# Oh the expressions of a baby..



## crimbfighter (Feb 5, 2014)

My little nephew. His parents aren't very photographically inclined, usually relying on a cell phone camera, so I try to get as many photos of the baby as I can when I'm around, and give them the photos to chronicle his growing and such. I couldn't help but laugh at the myriad of facial expressions babies go through in the span of only a few seconds...
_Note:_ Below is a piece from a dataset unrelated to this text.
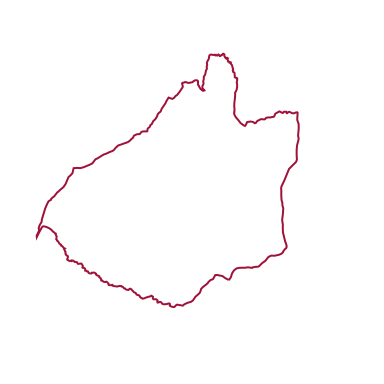 outline of Nanyumbu, Mtwara, United Republic of Tanzania, rotated 307°
{"feature_id": "72390352B85678020314776", "entity_name": "Nanyumbu", "entity_type": "district", "adm_level": 2, "iso_a3": "TZA", "parent_name": "United Republic of Tanzania", "parent_adm1": "Mtwara", "projection": "mercator", "projection_center": [38.515, -11.051], "detail": "fine", "context": "isolated", "style": "outline", "palette": "rose", "viewbox_px": 384, "rotation_deg": 307, "n_neighbors": 0, "source": "geoboundaries", "source_scale": "gbopen_adm2", "svg_char_len": 5935}
<svg xmlns="http://www.w3.org/2000/svg" viewBox="0 0 384 384"><g transform="rotate(307 192 192)"><path d="M62.6,95.2L67.7,94.2L73.5,93.4L74.5,93.5L75.2,94.0L76.3,96.2L77.0,99.1L77.2,101.0L77.2,102.1L76.7,105.2L76.8,106.6L76.5,107.5L76.8,108.3L75.8,109.0L75.1,110.6L72.6,112.0L72.6,112.6L71.9,113.6L72.0,114.8L70.9,117.3L71.1,118.5L71.0,119.2L70.4,119.7L70.7,121.0L70.1,123.1L70.3,124.2L69.9,124.0L69.2,124.4L69.0,125.3L68.2,126.3L68.1,127.0L66.7,128.0L66.7,128.3L66.1,128.8L65.9,130.4L66.1,131.3L65.9,131.6L65.2,132.2L63.4,132.7L62.9,133.0L63.1,133.9L62.9,134.3L63.0,135.0L63.3,135.8L64.1,136.6L64.0,137.0L64.2,137.3L64.9,137.0L65.1,137.2L65.0,137.7L65.8,138.7L65.5,139.9L65.6,140.6L66.1,141.1L66.7,142.6L66.2,143.3L66.0,144.2L68.2,146.6L68.2,147.0L67.4,149.2L65.7,150.0L65.7,150.3L66.4,151.5L66.5,152.3L66.0,153.3L64.9,154.0L65.5,155.0L65.4,156.0L65.8,156.3L65.9,156.8L65.2,158.1L65.3,159.1L66.5,160.7L67.3,160.6L67.6,161.2L68.4,161.8L69.0,162.9L69.0,164.6L68.7,164.9L68.3,165.0L68.3,165.3L68.3,166.6L68.8,167.7L68.8,168.8L68.1,169.3L68.1,171.2L67.6,171.7L67.2,172.6L66.7,172.8L66.8,173.3L67.2,173.5L67.1,175.2L67.7,176.7L68.8,177.5L68.9,177.9L68.7,180.1L68.5,180.6L67.7,181.1L67.6,181.6L68.9,183.6L69.8,184.0L70.0,184.4L69.5,185.2L69.6,185.8L71.3,188.8L71.7,189.4L73.1,190.4L74.3,192.1L74.1,192.6L74.6,193.7L74.2,195.9L74.6,196.5L74.4,197.8L74.7,198.7L75.4,200.1L76.2,200.4L76.7,200.3L77.5,200.7L77.7,201.1L77.8,201.9L77.0,206.0L77.5,207.6L76.8,209.3L76.9,210.3L77.6,211.8L77.5,212.6L76.8,214.0L76.8,214.7L77.1,215.4L76.9,216.1L77.1,216.8L78.7,218.1L79.6,218.5L82.4,220.5L82.9,221.1L84.7,221.9L84.8,222.1L84.6,222.4L84.9,223.8L83.4,224.8L83.2,225.4L83.2,225.9L83.6,226.5L84.7,227.7L84.8,228.4L84.7,229.8L83.3,230.4L83.0,231.0L83.7,231.8L84.7,232.4L85.3,233.2L85.3,233.8L84.9,235.5L85.0,236.3L85.5,237.3L87.5,239.5L88.2,239.8L89.3,240.9L89.3,241.7L88.7,242.2L88.0,242.4L87.8,242.9L88.1,244.5L88.6,245.7L89.2,246.7L89.8,247.2L91.9,247.4L93.0,247.8L95.7,253.0L97.8,253.5L100.8,255.1L103.5,257.2L105.8,258.0L110.4,257.8L115.8,258.9L117.9,258.5L120.1,257.6L122.6,257.9L128.3,259.4L130.2,259.3L132.8,259.8L135.1,261.2L139.7,260.6L140.9,262.1L143.2,267.0L143.2,270.0L143.6,273.0L144.5,274.5L147.7,274.3L149.7,273.4L151.7,272.9L154.6,272.7L157.7,273.5L160.1,275.6L163.6,280.1L165.6,282.1L167.6,285.7L168.1,285.7L170.1,287.4L172.2,289.8L173.4,290.3L177.4,290.8L181.1,292.0L185.9,292.1L188.1,293.1L189.1,293.8L190.6,296.1L194.0,299.1L195.8,300.2L197.0,300.7L198.0,300.9L198.8,300.9L199.5,300.6L200.7,300.6L202.1,300.6L204.0,301.0L204.9,300.7L206.1,299.8L207.8,297.5L208.3,296.5L214.5,288.9L218.1,286.0L220.6,284.2L223.8,280.9L230.0,277.3L234.0,274.6L235.8,272.2L237.8,270.6L239.0,268.9L240.3,267.6L243.6,264.9L247.0,262.4L248.0,261.4L249.4,260.5L250.2,260.1L256.3,258.9L268.9,255.6L278.7,257.0L281.2,256.2L283.3,254.3L288.5,250.3L292.5,247.8L297.9,245.6L299.4,244.5L300.7,242.9L307.1,238.9L310.5,236.2L312.8,232.8L314.1,231.8L315.5,230.9L318.9,228.6L319.0,228.2L318.3,227.3L316.0,225.9L315.2,224.5L314.8,222.2L314.4,221.2L313.6,220.8L312.2,220.6L312.0,220.3L312.0,220.0L312.8,219.0L312.0,217.8L311.1,217.0L309.8,217.0L309.5,216.5L309.1,213.7L308.8,213.1L308.2,213.0L305.2,211.6L304.1,211.5L302.8,212.0L301.2,212.0L300.1,210.8L298.6,209.7L298.2,208.9L296.1,206.7L295.6,206.5L294.2,206.5L293.4,206.0L292.0,203.6L290.6,202.6L287.9,201.4L285.6,201.4L284.6,200.6L284.8,199.2L284.2,197.6L283.5,196.3L281.4,194.3L280.8,193.9L279.2,194.4L276.7,194.6L276.3,193.0L276.3,189.2L277.2,186.1L278.0,182.3L279.0,179.8L280.3,178.1L281.4,177.8L281.8,177.2L282.9,176.8L286.2,173.9L288.5,172.3L294.3,168.9L296.3,167.5L296.7,167.0L297.8,166.5L298.8,166.5L301.3,165.8L301.8,165.4L303.0,164.9L305.3,163.1L306.4,161.8L308.7,160.7L309.0,160.2L309.7,160.0L310.1,159.1L309.6,158.4L309.4,157.2L311.6,155.2L312.6,154.5L312.8,154.1L312.7,152.4L313.4,152.1L313.6,151.4L315.0,150.9L315.3,150.5L315.4,149.8L316.1,149.3L317.5,147.3L317.6,146.3L318.9,144.9L318.7,144.5L317.9,144.1L318.3,143.5L317.9,142.3L318.8,141.7L318.9,141.1L319.3,140.6L319.3,140.3L320.2,140.2L320.0,139.8L320.2,139.5L319.4,139.0L319.7,138.6L319.3,138.2L319.5,137.8L319.4,137.5L319.7,137.1L319.9,136.3L320.3,135.8L321.2,135.3L321.4,134.5L321.3,133.8L321.0,133.6L320.6,133.8L319.6,133.2L319.4,133.4L319.0,133.1L317.8,132.9L317.7,132.5L317.3,132.2L317.7,131.3L317.7,130.9L317.4,130.7L317.5,130.3L316.3,130.2L315.9,129.4L316.0,128.7L315.2,128.4L315.4,127.8L315.2,127.4L314.3,126.7L313.5,124.9L312.6,124.0L311.5,123.7L310.6,124.1L309.1,125.0L307.9,125.4L305.7,125.6L303.6,126.5L302.5,127.8L301.0,128.2L299.5,129.7L297.3,130.1L293.6,131.9L291.4,132.0L290.6,132.4L289.4,133.4L287.0,134.4L285.8,135.8L284.2,136.5L283.6,136.4L282.6,136.7L281.9,137.3L281.1,138.1L280.8,139.3L280.9,140.2L280.6,140.8L279.5,140.0L279.4,139.7L279.4,136.9L280.4,134.4L281.1,133.3L281.2,132.5L282.0,131.6L284.1,130.2L284.2,129.8L284.2,128.7L283.1,127.3L281.4,126.5L280.0,126.3L277.4,124.0L276.7,123.0L276.2,121.3L275.6,120.3L274.5,119.7L273.6,118.8L272.8,118.7L270.8,121.1L269.8,121.5L264.5,121.8L260.4,121.7L258.9,121.1L256.5,121.0L255.3,120.6L254.5,120.2L253.3,116.5L248.8,116.9L246.8,117.4L240.3,117.7L237.9,118.4L236.9,118.4L234.4,117.8L233.3,117.9L231.4,118.6L228.1,118.9L225.4,118.4L221.8,119.0L220.5,118.5L218.8,119.0L218.2,119.0L216.4,118.5L215.7,118.6L214.0,119.4L213.6,119.7L213.2,119.4L211.3,116.9L210.2,115.8L209.1,115.4L207.4,115.5L206.7,115.3L205.4,113.7L204.7,113.1L202.2,111.8L201.3,111.8L200.3,112.2L199.7,112.2L197.0,111.6L196.0,111.6L193.3,110.8L184.6,105.0L181.2,104.4L178.9,104.4L176.9,103.8L174.4,102.2L171.1,100.5L168.8,98.9L161.8,96.2L160.0,95.2L155.0,95.2L152.4,94.0L146.5,90.5L143.8,88.4L142.3,86.0L139.8,83.1L135.1,85.2L132.6,85.0L129.6,84.4L122.5,86.2L118.6,86.4L114.7,85.5L111.3,84.9L110.6,84.6L106.2,84.6L104.4,84.3L103.6,83.9L101.8,83.7L101.0,84.1L98.2,83.0L94.8,83.6L90.4,84.7L80.0,88.5L77.5,89.9L73.6,90.3L70.9,91.3L69.3,93.1L63.7,94.2L62.6,95.2Z" fill="none" stroke="#9f1239" stroke-width="2"/></g></svg>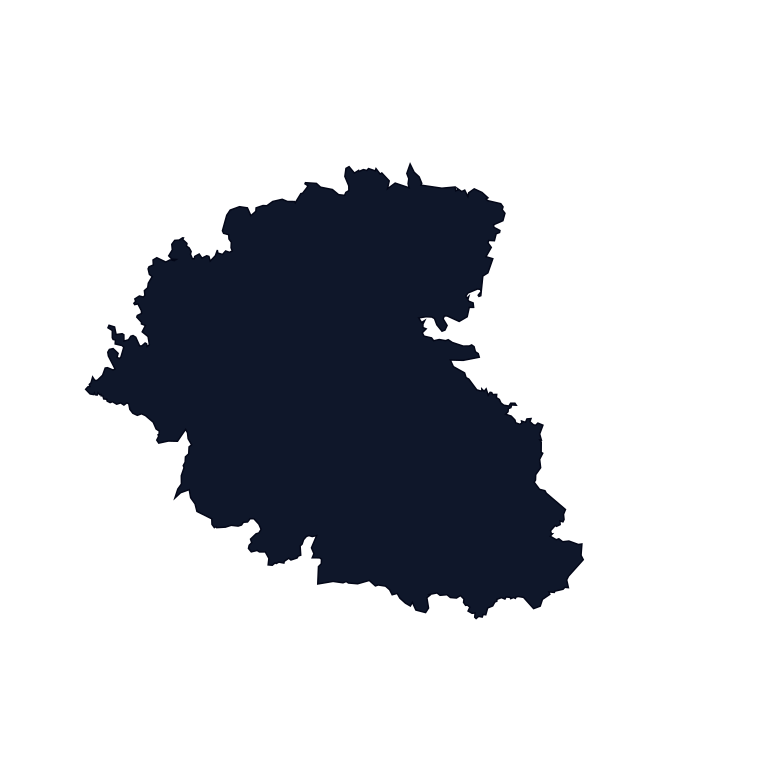 the district of Tehuitzingo, Puebla, Mexico, rotated 32°
{"feature_id": "50627088B27065813570202", "entity_name": "Tehuitzingo", "entity_type": "district", "adm_level": 2, "iso_a3": "MEX", "parent_name": "Mexico", "parent_adm1": "Puebla", "projection": "albers", "projection_center": [-98.326, 18.369], "detail": "fine", "context": "isolated", "style": "filled", "palette": "ink", "viewbox_px": 768, "rotation_deg": 32, "n_neighbors": 0, "source": "geoboundaries", "source_scale": "gbopen_adm2", "svg_char_len": 6170}
<svg xmlns="http://www.w3.org/2000/svg" viewBox="0 0 768 768"><g transform="rotate(32 384 384)"><path d="M373.5,171.0L365.6,169.6L357.1,170.7L354.5,177.0L355.8,180.6L349.7,176.8L347.9,179.6L342.3,179.3L343.9,180.4L342.5,182.2L339.8,179.3L329.3,187.3L309.9,195.8L309.7,193.8L304.0,189.7L297.3,188.4L289.6,183.6L291.8,193.4L296.2,196.7L298.3,201.4L301.3,204.3L287.0,207.7L283.5,216.6L280.8,209.0L270.3,206.2L269.5,208.0L263.1,205.6L263.6,207.9L256.7,209.5L256.3,212.0L252.9,213.1L250.2,217.0L249.3,216.3L247.1,220.8L239.2,218.2L237.5,221.3L240.8,228.7L249.1,234.6L251.7,238.6L250.1,241.8L250.6,244.9L245.2,247.5L237.2,246.4L225.9,250.7L220.4,249.7L210.7,254.9L210.9,256.1L214.4,256.2L214.6,258.0L213.9,265.4L212.6,266.6L212.7,277.4L211.4,276.7L205.3,280.4L199.8,281.3L192.9,288.2L190.2,294.9L186.8,296.8L182.2,302.4L183.8,305.5L181.9,311.8L174.8,307.0L167.5,310.2L161.4,318.0L161.2,324.2L165.8,339.7L168.1,341.2L173.2,339.7L175.7,343.2L179.4,344.7L182.1,349.5L184.8,351.5L183.2,354.2L179.2,355.1L178.4,359.7L173.7,361.0L171.7,358.7L173.0,364.6L171.5,371.9L167.9,368.6L165.7,369.2L162.9,373.7L158.4,371.7L155.9,376.1L156.7,378.3L155.1,379.3L151.1,376.5L150.2,373.8L146.5,371.8L143.5,371.8L142.4,369.2L136.7,368.1L136.5,366.4L135.7,366.8L134.0,370.5L130.4,373.1L130.0,378.0L133.4,382.4L133.5,389.4L137.9,390.5L141.9,388.4L141.0,390.4L136.8,392.1L134.3,396.2L124.4,397.3L122.4,401.2L125.3,405.3L122.6,409.1L122.9,411.3L127.0,415.4L130.5,415.7L130.7,423.4L132.6,427.6L131.3,431.8L134.3,435.6L133.8,437.8L129.9,439.0L127.6,443.9L129.6,445.5L129.1,448.1L130.5,448.8L132.9,446.5L139.4,450.4L141.0,452.7L138.5,456.6L138.9,458.3L145.5,460.1L146.5,461.6L150.7,460.8L151.3,467.9L158.8,468.8L164.2,475.0L163.3,477.8L161.3,475.7L159.7,475.8L158.4,480.1L156.6,481.2L148.7,475.9L145.5,475.9L144.0,477.6L143.9,481.9L140.7,485.4L137.3,480.1L135.3,480.1L130.6,484.0L125.3,478.4L119.7,479.9L120.1,482.6L125.2,482.6L129.1,488.8L130.7,489.8L132.9,489.0L134.8,492.5L141.5,490.2L143.8,490.7L146.6,500.5L146.1,502.8L143.4,502.7L142.3,498.9L135.5,497.5L132.8,500.2L132.9,503.4L135.4,506.3L148.0,513.8L146.8,515.7L140.8,516.7L139.1,518.2L140.7,525.7L138.9,532.9L136.8,534.2L133.2,532.5L134.9,538.3L134.3,540.5L135.9,542.0L134.4,543.3L133.8,546.6L140.0,548.2L143.2,546.9L143.1,545.0L144.7,546.2L146.6,545.4L146.0,542.9L148.5,543.7L149.6,542.8L150.3,543.9L152.0,543.1L154.2,545.2L156.9,543.9L158.3,545.2L161.6,544.9L163.1,542.9L168.0,542.8L170.7,539.6L174.6,539.7L175.9,536.3L178.0,536.0L181.9,540.2L186.5,541.9L191.4,541.3L194.1,537.8L198.5,537.2L208.5,538.7L214.6,542.9L218.4,543.0L219.9,546.0L219.3,546.8L220.6,547.7L221.0,552.0L224.3,553.5L231.4,546.6L239.2,542.0L239.8,527.6L243.2,529.5L246.9,534.2L253.1,537.5L252.0,540.6L255.4,546.7L254.2,551.0L256.8,555.7L257.0,559.6L258.8,561.0L260.7,569.2L265.2,576.2L264.8,582.3L267.1,591.5L269.1,584.0L274.8,576.8L280.3,582.9L287.3,585.8L292.9,591.2L309.4,589.6L312.5,594.2L316.2,595.7L317.1,594.0L318.2,594.5L325.4,589.4L329.3,584.8L335.6,581.8L337.9,579.1L338.0,575.8L341.4,573.3L341.8,569.2L345.0,567.2L352.2,569.2L356.8,572.4L356.8,576.7L354.9,578.8L353.0,586.3L355.9,588.7L355.1,592.2L356.2,595.3L360.4,596.7L364.6,592.4L367.3,592.4L372.3,589.3L378.8,592.9L381.6,598.8L385.3,596.9L386.4,593.5L387.8,593.3L389.2,590.8L394.0,588.9L393.4,587.2L395.6,582.2L398.3,582.6L402.5,577.6L402.4,575.3L404.1,573.3L398.7,565.8L399.4,563.2L398.3,558.6L399.0,554.3L400.7,552.3L404.0,551.4L407.2,548.2L409.3,561.4L414.5,565.0L415.2,569.4L421.6,565.5L423.8,565.7L426.1,569.7L425.2,573.6L433.8,588.7L445.4,578.4L454.6,574.3L456.6,571.5L459.3,571.6L467.5,567.4L475.6,558.4L483.7,559.8L485.6,557.5L492.4,554.6L497.8,555.5L502.6,558.4L506.2,554.6L510.9,557.2L518.3,558.5L524.0,558.3L523.7,554.1L530.8,558.8L540.4,555.8L540.5,550.4L533.6,542.5L534.9,538.7L533.7,538.7L539.7,533.1L543.5,533.5L549.1,529.3L553.4,529.9L558.9,527.1L560.9,522.9L565.8,524.0L567.2,527.1L570.5,528.5L571.9,527.3L575.1,527.8L575.6,532.0L580.2,531.8L582.6,529.9L584.5,533.7L586.4,534.1L587.4,530.9L590.8,529.6L590.2,526.9L592.6,525.8L590.6,519.0L593.8,514.6L593.5,510.3L594.8,508.3L593.8,506.9L596.8,502.9L600.5,502.3L600.4,499.9L604.1,498.1L605.2,498.9L607.0,496.4L609.0,496.2L608.9,494.5L610.6,493.0L615.4,491.0L629.9,495.2L634.2,489.6L632.5,482.7L636.1,474.5L633.9,473.0L638.9,470.5L638.7,469.1L644.6,463.2L645.1,460.6L648.3,459.0L642.7,453.3L642.3,449.1L646.1,427.4L641.9,424.9L636.6,414.8L633.9,417.1L624.0,419.2L619.1,423.1L614.3,422.6L612.6,424.8L605.6,425.0L606.2,421.8L605.4,422.4L603.0,420.2L604.2,413.2L605.7,413.3L607.9,409.9L605.7,406.9L608.8,406.1L608.5,403.5L605.3,399.4L604.4,394.3L579.5,390.6L577.0,389.2L571.7,390.9L563.4,387.7L563.4,385.2L560.7,380.5L561.2,372.0L555.9,365.4L555.3,358.6L553.5,358.7L548.1,349.9L545.8,348.9L547.2,348.2L542.5,343.9L540.6,334.7L535.2,335.6L534.5,338.6L532.4,339.4L527.7,338.6L527.0,335.4L523.7,337.9L524.3,341.5L520.2,342.5L521.6,344.2L520.5,346.2L516.2,347.1L514.1,345.1L508.8,343.8L503.1,345.2L503.9,341.8L502.5,339.0L504.1,336.8L503.4,334.1L507.4,331.9L505.2,330.9L501.6,333.2L501.6,336.5L496.8,338.5L493.2,338.1L490.0,336.0L486.5,336.0L485.1,333.1L481.6,335.4L479.9,334.2L478.4,334.8L478.3,338.3L473.2,334.0L472.8,337.2L469.6,336.4L470.6,337.8L469.9,338.6L465.8,339.8L453.3,334.9L450.2,335.1L446.5,331.9L433.6,332.5L427.5,328.5L438.6,322.0L450.6,310.8L447.8,308.3L444.4,308.2L440.6,304.6L437.6,304.4L436.2,306.6L431.0,309.9L419.9,312.6L415.0,312.4L413.3,314.6L407.3,317.0L403.2,321.0L399.9,319.7L392.6,322.2L389.3,320.3L390.5,314.9L387.1,315.5L385.3,312.6L384.9,308.6L383.3,311.9L378.4,309.6L384.0,304.7L389.0,301.9L392.1,301.7L397.4,305.8L405.2,308.5L407.1,306.0L406.5,300.9L399.6,297.4L399.1,294.4L401.5,292.8L414.6,291.1L418.9,282.9L415.7,273.9L419.4,271.5L416.6,268.0L411.9,268.9L410.4,267.9L409.5,264.8L408.9,267.2L406.8,266.1L407.0,262.3L413.0,253.8L415.7,252.7L417.4,254.2L416.8,258.8L418.1,259.4L419.3,257.8L410.6,240.1L413.2,234.7L409.9,220.1L403.0,222.0L402.6,211.3L397.5,209.3L397.0,207.9L396.8,206.7L401.7,204.0L399.5,197.2L401.7,194.3L401.0,192.4L394.1,192.9L392.6,190.8L398.3,182.5L396.1,175.1L391.8,173.5L391.1,170.7L387.5,169.2L374.9,173.5L372.4,173.1L373.5,171.0Z" fill="#0f172a" stroke="#020617" stroke-width="1.5"/></g></svg>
There's "Confused" baby to begin...






Then quickly into the "OMG" baby...





Shortly before the "Skeptical" baby





Which then leads to "Ya don't say" baby





And of course, later, "Clean diaper" baby






And in the end, after an exhausting modeling session, where does every baby like to sleep? Right on Grandma..


----------



## Photo Lady (Sep 5, 2022)

Beautiful baby and loved all the photos..


----------



## Space Face (Sep 5, 2022)

Well, it's no longer a baby.  It's 8 years old.


----------



## SquarePeg (Sep 5, 2022)

Great set!  He’s adorable.


----------



## smoke665 (Sep 6, 2022)

Space Face said:


> Well, it's no longer a baby.  It's 8 years old.



Another 5 yrs and he'll be a teenager. Time for some new pictures!!


----------



## jeffashman (Sep 12, 2022)

Ok, @crimbfighter, we need some new photos... 😄


----------



## Jeff15 (Sep 12, 2022)

Very cute shots, it makes you wonder what they are thinking...


----------